[Excerpted text Boundary: Start]

I finished the book moved by Harri’s courage. I was impressed by his tireless attempts to defy the odds and bring a murderer to justice, and saddened by his futile attempts to gain a superpower. Mostly, however, I was touched by all the normal childhood experiences he had – falling in love with a girl named Poppy (they carved their initials on their desks to make it official), wanting to practice with his sister’s friend before kissing Poppy, drawing Adidas stripes on his unbranded trainers with black marker. The tenderness in these moments just contrasted so sharply with the violence in the background that I just wanted Harri to experience more of these moments. It starts off a bit slow, despite the book opening with a murder, but it ends with quite an impact. Pigeon English is a beautiful story of a boy struggling to hold on to his innocence while being forced to experience so much more than he can handle.

[Excerpted text Boundary: End]
[Records for the task Boundary: Start]

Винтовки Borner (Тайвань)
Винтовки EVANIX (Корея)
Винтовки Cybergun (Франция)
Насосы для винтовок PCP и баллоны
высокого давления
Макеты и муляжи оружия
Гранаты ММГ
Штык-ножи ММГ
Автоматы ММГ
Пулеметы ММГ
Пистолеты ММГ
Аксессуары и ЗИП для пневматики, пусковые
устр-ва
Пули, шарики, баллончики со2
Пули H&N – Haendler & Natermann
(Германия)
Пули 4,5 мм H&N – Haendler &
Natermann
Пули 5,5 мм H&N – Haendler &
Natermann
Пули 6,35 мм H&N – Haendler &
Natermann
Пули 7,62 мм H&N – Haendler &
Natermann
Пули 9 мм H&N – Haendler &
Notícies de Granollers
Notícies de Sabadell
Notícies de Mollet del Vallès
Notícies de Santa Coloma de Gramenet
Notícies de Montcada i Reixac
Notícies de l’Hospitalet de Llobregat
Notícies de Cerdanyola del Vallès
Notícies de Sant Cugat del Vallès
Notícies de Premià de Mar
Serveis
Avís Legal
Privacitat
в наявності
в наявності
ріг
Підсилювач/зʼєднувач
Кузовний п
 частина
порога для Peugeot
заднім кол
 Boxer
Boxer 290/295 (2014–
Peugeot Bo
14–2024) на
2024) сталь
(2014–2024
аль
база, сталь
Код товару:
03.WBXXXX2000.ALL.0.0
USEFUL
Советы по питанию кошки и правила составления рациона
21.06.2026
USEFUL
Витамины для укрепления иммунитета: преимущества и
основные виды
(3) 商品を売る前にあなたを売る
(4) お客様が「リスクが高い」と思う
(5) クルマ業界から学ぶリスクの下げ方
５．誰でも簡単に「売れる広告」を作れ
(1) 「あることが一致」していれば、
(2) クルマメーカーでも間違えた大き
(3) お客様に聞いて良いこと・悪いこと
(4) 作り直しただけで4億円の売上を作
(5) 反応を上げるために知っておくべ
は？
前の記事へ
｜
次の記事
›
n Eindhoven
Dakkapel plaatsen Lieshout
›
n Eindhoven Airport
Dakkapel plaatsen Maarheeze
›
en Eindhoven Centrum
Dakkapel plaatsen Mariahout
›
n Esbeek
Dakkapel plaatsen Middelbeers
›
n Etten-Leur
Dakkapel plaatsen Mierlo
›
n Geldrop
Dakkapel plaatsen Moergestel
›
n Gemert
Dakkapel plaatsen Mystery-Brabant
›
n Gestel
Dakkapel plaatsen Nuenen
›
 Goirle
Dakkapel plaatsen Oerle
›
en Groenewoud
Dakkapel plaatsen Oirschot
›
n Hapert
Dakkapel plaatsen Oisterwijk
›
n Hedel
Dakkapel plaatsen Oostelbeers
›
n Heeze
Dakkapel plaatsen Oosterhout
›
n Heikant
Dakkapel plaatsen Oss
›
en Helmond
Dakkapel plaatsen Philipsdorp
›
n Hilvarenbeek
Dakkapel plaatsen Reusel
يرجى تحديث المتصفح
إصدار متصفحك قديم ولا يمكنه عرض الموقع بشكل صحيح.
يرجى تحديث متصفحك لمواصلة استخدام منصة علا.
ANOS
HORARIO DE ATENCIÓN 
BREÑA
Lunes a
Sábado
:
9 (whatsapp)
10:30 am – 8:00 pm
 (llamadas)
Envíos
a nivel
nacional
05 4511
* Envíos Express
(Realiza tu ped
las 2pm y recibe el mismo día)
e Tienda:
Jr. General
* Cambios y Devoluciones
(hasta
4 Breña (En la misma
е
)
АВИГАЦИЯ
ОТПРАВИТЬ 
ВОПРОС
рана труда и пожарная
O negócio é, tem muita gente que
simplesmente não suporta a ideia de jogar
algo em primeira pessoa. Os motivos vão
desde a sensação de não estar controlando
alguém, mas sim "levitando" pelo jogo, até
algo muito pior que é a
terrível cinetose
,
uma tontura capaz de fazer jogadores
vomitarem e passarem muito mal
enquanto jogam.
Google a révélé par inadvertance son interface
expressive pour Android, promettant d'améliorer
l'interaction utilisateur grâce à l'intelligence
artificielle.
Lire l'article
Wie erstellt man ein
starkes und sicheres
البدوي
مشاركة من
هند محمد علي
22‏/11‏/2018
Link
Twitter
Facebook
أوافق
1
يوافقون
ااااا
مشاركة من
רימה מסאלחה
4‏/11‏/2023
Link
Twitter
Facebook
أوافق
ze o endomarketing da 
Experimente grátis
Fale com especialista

[Records for the task Boundary: End]

Work to complete:
A. List the normal childhood experiences of Harri that the review mentions.
B. Duplicate the rows from their first line through the line that contains "(4) 作り直しただけで4億円の売上を作", including both ends.
These rows have no connection to the review.

Numbered responses:
A.
- Falling in love with a girl named Poppy (they carved their initials on their desks to make it official)
- Wanting to practice with his sister's friend before kissing Poppy
- Drawing Adidas stripes on his unbranded trainers with black marker

B.
Винтовки Borner (Тайвань)
Винтовки EVANIX (Корея)
Винтовки Cybergun (Франция)
Насосы для винтовок PCP и баллоны
высокого давления
Макеты и муляжи оружия
Гранаты ММГ
Штык-ножи ММГ
Автоматы ММГ
Пулеметы ММГ
Пистолеты ММГ
Аксессуары и ЗИП для пневматики, пусковые
устр-ва
Пули, шарики, баллончики со2
Пули H&N – Haendler & Natermann
(Германия)
Пули 4,5 мм H&N – Haendler &
Natermann
Пули 5,5 мм H&N – Haendler &
Natermann
Пули 6,35 мм H&N – Haendler &
Natermann
Пули 7,62 мм H&N – Haendler &
Natermann
Пули 9 мм H&N – Haendler &
Notícies de Granollers
Notícies de Sabadell
Notícies de Mollet del Vallès
Notícies de Santa Coloma de Gramenet
Notícies de Montcada i Reixac
Notícies de l’Hospitalet de Llobregat
Notícies de Cerdanyola del Vallès
Notícies de Sant Cugat del Vallès
Notícies de Premià de Mar
Serveis
Avís Legal
Privacitat
в наявності
в наявності
ріг
Підсилювач/зʼєднувач
Кузовний п
 частина
порога для Peugeot
заднім кол
 Boxer
Boxer 290/295 (2014–
Peugeot Bo
14–2024) на
2024) сталь
(2014–2024
аль
база, сталь
Код товару:
03.WBXXXX2000.ALL.0.0
USEFUL
Советы по питанию кошки и правила составления рациона
21.06.2026
USEFUL
Витамины для укрепления иммунитета: преимущества и
основные виды
(3) 商品を売る前にあなたを売る
(4) お客様が「リスクが高い」と思う
(5) クルマ業界から学ぶリスクの下げ方
５．誰でも簡単に「売れる広告」を作れ
(1) 「あることが一致」していれば、
(2) クルマメーカーでも間違えた大き
(3) お客様に聞いて良いこと・悪いこと
(4) 作り直しただけで4億円の売上を作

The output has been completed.